# Data to process:
##############################
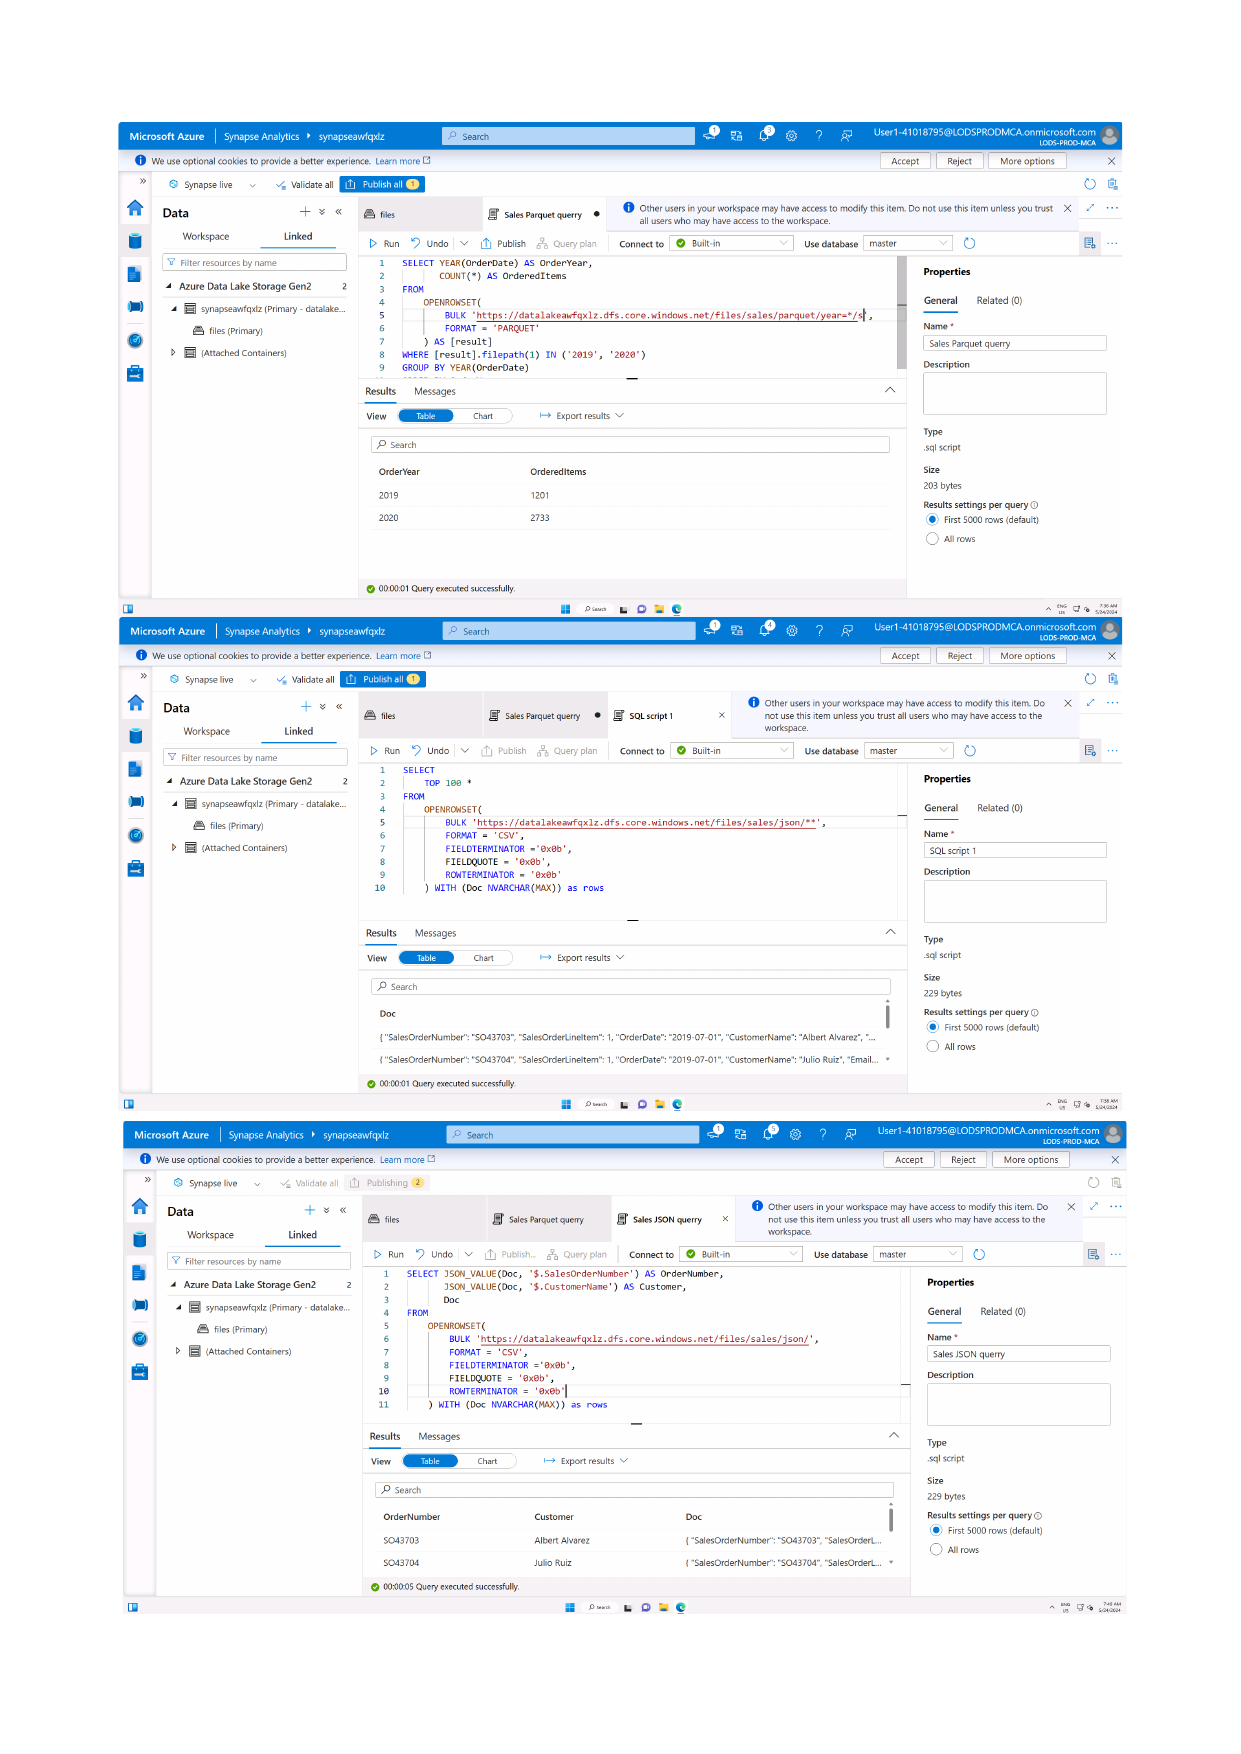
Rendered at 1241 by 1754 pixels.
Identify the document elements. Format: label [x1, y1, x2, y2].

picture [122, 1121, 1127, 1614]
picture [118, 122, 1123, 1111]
##############################
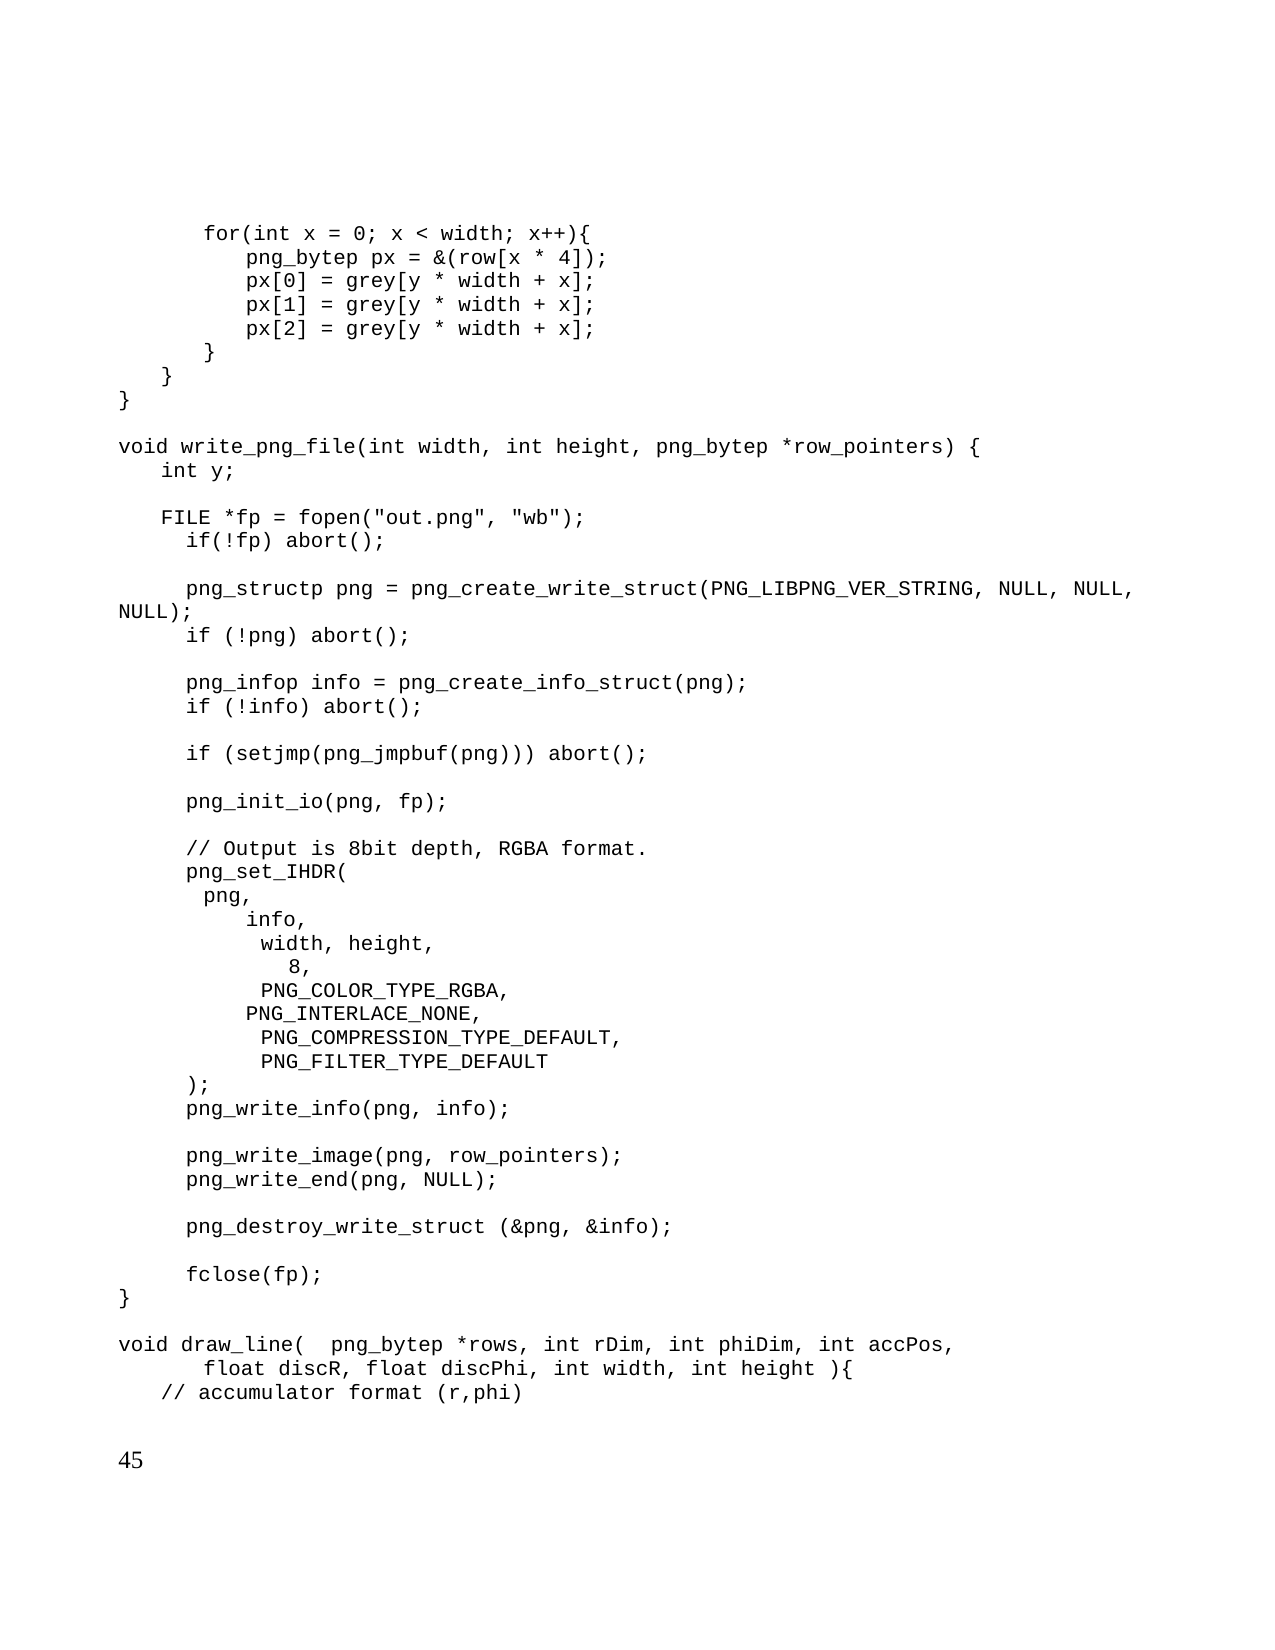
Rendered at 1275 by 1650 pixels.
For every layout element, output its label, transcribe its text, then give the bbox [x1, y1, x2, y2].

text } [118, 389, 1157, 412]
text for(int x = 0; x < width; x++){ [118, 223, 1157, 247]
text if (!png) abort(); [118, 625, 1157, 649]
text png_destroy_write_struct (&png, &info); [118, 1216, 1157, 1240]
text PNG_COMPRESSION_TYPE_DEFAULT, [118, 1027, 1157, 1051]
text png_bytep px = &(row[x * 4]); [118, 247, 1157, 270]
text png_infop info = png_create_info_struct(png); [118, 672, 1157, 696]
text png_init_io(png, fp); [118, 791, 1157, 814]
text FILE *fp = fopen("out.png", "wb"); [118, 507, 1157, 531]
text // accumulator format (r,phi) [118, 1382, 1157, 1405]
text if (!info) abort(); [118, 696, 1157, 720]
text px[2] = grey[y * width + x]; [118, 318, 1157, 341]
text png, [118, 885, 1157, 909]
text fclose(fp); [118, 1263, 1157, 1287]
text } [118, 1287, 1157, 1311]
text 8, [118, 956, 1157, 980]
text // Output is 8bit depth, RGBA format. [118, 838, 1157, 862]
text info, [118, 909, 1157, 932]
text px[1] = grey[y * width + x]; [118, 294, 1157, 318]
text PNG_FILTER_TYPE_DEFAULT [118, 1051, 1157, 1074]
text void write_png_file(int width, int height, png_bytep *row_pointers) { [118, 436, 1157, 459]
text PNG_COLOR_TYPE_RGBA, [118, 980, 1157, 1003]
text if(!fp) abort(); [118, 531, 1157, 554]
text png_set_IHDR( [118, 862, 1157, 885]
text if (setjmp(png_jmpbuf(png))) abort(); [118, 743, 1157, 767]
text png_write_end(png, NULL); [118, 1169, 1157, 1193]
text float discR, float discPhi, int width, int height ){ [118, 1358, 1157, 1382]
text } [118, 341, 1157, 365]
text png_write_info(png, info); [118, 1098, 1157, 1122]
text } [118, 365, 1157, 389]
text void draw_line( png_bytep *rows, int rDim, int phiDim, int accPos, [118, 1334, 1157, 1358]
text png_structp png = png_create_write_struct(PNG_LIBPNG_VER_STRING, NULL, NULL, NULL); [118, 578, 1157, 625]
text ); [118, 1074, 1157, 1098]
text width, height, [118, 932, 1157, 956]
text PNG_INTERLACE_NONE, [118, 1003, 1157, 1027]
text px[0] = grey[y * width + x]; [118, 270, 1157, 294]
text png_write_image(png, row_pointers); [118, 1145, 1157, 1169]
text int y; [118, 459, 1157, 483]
##############################
# Goal:
Copy the data from the line containing "Rendered at 1241 by 1754 pixels." down to the line containing "picture [118, 122, 1123, 1111]", swapping "document" for "page" and leaving everything else unchanged. Return only those lines.

# Solution:
Rendered at 1241 by 1754 pixels.
Identify the page elements. Format: label [x1, y1, x2, y2].

picture [122, 1121, 1127, 1614]
picture [118, 122, 1123, 1111]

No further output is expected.